---------- MATERIAL FOR THE TASK ----------

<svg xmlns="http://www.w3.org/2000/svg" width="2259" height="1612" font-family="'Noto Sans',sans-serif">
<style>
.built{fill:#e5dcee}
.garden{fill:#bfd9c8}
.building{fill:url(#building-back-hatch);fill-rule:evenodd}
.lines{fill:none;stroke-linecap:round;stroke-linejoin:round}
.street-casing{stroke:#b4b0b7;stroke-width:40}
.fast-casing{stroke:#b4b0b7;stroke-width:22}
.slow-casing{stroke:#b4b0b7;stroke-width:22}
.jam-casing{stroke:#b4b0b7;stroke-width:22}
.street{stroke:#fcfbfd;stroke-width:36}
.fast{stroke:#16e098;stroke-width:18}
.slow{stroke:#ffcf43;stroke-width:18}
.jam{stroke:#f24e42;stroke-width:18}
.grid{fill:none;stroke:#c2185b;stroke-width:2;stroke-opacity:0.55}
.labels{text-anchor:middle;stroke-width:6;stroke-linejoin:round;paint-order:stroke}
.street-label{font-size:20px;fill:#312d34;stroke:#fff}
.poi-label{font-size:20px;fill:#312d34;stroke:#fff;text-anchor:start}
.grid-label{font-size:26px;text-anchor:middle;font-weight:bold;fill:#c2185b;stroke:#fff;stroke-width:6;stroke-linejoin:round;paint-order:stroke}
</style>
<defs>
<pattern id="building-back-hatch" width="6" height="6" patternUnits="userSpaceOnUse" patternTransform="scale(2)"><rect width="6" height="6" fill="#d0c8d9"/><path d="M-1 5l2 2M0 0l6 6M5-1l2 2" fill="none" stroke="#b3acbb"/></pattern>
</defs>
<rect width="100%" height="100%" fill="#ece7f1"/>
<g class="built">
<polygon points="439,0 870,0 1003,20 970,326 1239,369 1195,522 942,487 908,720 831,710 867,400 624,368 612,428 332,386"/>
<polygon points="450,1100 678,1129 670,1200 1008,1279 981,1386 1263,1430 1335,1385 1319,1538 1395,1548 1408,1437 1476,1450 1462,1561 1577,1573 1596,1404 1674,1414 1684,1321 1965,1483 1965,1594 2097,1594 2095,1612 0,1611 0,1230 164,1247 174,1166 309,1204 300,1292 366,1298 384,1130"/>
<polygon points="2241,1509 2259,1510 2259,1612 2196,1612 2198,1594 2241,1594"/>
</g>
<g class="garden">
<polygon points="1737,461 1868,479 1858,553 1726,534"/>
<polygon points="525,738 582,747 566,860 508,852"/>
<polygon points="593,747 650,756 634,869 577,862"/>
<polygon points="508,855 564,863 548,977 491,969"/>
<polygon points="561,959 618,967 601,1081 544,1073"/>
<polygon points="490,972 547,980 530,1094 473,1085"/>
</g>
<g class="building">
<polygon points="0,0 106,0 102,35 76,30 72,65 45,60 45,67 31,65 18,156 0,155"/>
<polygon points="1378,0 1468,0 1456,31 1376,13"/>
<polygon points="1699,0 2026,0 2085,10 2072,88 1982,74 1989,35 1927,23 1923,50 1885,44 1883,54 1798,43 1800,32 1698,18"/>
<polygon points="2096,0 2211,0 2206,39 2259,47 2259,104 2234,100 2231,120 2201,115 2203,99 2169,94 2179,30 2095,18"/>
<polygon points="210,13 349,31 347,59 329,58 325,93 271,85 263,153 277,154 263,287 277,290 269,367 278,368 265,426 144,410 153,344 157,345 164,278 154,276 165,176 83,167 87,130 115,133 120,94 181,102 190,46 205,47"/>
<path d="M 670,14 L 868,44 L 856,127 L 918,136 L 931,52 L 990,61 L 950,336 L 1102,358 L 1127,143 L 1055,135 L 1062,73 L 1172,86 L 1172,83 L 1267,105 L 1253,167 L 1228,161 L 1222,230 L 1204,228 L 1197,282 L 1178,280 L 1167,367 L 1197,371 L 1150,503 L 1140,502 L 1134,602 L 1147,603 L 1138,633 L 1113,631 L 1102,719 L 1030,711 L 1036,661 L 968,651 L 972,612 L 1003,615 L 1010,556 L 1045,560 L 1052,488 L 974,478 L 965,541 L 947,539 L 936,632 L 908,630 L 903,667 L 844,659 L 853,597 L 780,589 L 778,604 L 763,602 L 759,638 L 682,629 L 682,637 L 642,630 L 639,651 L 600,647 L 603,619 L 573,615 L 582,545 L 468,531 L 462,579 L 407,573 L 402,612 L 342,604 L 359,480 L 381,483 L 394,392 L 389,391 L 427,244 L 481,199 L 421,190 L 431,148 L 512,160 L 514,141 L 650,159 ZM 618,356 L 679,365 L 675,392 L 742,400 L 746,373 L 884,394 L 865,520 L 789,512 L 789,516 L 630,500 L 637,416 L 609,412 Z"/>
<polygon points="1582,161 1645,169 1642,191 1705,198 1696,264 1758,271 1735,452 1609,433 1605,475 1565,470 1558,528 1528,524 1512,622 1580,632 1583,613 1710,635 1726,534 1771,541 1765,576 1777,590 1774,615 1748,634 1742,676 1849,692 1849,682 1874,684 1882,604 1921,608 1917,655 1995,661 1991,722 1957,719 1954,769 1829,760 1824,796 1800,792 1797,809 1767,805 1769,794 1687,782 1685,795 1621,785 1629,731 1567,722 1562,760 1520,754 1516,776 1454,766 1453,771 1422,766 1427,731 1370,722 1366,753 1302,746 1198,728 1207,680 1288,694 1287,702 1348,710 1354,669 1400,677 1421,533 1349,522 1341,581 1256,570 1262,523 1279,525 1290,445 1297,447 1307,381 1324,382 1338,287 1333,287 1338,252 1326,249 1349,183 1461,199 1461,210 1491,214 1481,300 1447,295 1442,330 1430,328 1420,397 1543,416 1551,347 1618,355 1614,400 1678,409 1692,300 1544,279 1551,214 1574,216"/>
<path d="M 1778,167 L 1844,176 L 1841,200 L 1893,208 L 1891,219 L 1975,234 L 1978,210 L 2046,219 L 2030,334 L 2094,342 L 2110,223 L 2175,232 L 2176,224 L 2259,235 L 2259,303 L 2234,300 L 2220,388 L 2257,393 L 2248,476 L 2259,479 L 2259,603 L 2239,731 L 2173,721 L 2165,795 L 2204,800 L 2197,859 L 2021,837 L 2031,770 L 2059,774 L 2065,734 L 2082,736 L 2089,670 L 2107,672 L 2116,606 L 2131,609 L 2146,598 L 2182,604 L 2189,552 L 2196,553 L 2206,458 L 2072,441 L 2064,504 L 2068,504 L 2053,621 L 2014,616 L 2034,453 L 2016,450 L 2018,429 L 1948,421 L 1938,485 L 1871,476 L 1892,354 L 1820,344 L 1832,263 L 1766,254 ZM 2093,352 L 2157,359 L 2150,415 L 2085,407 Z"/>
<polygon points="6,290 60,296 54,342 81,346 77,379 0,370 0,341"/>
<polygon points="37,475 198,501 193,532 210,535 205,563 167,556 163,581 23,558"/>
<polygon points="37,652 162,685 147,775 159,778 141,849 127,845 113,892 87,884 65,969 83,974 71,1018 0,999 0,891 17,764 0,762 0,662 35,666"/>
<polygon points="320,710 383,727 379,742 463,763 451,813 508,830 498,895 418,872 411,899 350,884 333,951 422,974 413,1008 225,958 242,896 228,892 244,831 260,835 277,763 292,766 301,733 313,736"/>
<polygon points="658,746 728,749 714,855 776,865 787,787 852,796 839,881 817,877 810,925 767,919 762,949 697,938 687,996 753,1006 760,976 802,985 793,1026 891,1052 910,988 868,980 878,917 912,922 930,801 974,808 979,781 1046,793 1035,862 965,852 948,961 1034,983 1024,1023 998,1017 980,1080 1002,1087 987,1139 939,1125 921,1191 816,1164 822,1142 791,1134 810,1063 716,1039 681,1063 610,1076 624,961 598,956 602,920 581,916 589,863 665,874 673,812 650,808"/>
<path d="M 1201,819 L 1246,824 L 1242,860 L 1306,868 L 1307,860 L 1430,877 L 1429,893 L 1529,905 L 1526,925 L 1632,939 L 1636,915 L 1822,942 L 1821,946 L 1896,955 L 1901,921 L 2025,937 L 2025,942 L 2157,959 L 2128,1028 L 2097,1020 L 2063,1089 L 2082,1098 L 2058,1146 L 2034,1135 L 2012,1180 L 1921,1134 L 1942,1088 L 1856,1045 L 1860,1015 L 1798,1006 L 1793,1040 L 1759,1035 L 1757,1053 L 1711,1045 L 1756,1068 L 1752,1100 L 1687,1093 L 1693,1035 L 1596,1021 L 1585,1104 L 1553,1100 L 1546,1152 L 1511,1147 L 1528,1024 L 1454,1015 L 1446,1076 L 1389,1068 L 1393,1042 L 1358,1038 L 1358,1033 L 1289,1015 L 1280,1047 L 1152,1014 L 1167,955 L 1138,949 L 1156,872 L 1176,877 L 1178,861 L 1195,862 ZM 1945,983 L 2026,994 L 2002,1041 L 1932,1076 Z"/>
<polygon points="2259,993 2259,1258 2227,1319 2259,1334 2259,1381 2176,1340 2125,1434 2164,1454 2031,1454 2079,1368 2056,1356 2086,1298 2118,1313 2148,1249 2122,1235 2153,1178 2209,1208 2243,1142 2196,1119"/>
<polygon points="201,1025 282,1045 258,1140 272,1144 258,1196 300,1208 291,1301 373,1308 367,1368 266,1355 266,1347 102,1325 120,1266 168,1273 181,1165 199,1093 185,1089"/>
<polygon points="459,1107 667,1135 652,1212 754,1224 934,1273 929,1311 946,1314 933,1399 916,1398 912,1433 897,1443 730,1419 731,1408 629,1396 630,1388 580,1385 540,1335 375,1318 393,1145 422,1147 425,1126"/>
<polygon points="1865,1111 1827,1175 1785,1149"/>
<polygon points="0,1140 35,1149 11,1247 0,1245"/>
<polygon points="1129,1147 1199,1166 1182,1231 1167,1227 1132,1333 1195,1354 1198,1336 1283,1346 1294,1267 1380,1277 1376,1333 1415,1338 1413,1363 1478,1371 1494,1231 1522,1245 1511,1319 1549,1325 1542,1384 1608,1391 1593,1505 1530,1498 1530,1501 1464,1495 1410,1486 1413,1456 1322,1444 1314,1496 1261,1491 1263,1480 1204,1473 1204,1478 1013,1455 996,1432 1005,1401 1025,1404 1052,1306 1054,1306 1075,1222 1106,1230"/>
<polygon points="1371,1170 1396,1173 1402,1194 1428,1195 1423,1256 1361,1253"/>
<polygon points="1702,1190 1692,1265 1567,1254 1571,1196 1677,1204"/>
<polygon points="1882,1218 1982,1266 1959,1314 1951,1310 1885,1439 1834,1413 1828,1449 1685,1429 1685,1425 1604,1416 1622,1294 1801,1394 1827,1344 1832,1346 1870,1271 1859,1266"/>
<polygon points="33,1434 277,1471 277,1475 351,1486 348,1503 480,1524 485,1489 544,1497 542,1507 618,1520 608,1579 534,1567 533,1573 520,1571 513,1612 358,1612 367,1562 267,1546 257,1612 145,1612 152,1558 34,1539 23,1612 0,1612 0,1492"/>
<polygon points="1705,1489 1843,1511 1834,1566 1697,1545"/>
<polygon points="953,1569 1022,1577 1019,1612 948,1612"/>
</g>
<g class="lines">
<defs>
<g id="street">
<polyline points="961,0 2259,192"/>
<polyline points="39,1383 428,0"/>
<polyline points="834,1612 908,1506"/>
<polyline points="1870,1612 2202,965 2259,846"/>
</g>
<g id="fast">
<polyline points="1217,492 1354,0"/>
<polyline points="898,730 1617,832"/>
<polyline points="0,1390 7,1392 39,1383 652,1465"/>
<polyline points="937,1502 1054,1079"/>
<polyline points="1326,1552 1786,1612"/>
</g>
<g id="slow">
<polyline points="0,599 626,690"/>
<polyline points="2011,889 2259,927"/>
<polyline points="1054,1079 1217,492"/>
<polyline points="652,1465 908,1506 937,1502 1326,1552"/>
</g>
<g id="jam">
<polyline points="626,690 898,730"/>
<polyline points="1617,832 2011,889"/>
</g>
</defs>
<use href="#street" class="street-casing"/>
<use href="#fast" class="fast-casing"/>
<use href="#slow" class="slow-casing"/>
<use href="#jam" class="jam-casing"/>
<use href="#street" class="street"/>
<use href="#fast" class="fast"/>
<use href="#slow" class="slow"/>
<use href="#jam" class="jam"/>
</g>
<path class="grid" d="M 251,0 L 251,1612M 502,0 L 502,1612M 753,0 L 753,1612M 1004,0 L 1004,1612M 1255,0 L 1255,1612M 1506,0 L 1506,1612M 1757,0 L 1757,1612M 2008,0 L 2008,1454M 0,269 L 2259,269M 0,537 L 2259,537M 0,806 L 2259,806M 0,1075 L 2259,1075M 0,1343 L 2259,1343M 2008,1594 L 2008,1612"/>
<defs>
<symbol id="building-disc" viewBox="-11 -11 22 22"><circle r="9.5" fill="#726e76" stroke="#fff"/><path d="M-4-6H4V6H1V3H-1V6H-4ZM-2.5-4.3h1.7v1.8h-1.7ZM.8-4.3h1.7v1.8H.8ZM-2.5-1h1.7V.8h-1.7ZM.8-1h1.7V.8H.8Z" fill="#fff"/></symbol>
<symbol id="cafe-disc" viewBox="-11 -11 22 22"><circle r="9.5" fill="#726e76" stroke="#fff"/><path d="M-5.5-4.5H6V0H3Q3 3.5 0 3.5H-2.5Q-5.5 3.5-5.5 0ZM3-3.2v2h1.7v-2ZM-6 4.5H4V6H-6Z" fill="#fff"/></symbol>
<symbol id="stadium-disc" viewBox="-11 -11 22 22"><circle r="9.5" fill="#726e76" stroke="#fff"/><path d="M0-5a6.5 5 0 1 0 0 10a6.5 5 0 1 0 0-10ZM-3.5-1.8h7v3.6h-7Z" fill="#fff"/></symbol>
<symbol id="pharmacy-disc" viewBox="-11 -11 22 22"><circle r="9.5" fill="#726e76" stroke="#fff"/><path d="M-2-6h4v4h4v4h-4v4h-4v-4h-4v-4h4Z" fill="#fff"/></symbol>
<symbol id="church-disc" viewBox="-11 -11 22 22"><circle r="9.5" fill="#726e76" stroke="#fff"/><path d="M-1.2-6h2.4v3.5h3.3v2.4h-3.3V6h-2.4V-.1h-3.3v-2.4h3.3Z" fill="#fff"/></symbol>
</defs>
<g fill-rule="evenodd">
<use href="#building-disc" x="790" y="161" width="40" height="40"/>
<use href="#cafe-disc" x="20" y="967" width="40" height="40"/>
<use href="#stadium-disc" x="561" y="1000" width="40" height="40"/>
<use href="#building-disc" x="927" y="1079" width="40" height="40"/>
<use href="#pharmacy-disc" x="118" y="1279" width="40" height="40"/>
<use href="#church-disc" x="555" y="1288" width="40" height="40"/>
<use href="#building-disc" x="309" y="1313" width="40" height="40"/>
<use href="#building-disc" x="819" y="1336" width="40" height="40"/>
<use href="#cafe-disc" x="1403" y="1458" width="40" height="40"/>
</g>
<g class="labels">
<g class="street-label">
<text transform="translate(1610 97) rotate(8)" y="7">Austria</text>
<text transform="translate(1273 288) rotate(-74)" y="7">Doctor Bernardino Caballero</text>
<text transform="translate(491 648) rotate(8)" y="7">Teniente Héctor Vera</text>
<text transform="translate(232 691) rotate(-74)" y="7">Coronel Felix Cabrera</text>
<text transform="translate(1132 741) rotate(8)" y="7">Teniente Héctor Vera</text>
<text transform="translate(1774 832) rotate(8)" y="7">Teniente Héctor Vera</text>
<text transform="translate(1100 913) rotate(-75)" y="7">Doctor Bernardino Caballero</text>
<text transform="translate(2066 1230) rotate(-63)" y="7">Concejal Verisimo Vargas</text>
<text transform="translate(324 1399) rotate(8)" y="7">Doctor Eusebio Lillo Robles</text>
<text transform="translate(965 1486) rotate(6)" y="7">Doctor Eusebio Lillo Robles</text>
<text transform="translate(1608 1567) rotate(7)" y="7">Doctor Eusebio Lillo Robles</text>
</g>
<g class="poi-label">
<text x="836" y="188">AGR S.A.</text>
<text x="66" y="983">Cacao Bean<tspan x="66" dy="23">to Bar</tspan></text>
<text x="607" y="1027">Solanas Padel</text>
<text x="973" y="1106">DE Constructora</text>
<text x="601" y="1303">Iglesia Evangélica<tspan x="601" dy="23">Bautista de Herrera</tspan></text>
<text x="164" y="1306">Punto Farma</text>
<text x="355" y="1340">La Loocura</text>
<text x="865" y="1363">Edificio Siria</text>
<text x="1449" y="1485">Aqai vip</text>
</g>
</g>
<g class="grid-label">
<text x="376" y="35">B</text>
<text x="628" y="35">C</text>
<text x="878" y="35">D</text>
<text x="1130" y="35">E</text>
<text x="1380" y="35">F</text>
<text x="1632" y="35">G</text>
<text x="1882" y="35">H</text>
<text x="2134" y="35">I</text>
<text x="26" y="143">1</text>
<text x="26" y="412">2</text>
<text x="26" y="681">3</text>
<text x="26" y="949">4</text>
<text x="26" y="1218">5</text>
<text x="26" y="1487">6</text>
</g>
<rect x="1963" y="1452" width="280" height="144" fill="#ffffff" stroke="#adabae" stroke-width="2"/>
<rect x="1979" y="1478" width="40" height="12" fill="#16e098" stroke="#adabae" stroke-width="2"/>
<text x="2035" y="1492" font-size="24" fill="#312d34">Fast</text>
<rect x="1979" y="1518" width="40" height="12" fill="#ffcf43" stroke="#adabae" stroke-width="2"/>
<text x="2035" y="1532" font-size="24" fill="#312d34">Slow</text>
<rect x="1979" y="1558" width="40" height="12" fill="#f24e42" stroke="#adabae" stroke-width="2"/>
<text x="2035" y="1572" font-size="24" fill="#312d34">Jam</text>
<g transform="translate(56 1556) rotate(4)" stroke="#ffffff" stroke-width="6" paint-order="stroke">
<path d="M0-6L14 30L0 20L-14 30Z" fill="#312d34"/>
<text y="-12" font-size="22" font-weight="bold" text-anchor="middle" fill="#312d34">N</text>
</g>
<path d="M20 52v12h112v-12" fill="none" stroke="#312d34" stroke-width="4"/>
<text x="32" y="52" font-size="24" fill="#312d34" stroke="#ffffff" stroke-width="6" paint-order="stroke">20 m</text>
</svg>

----------

* WHAT YOU HAVE TO DO:
Copy out the lines of the data where the word "rule" can be found.

* ANSWER SECTION:
.building{fill:url(#building-back-hatch);fill-rule:evenodd}
<g fill-rule="evenodd">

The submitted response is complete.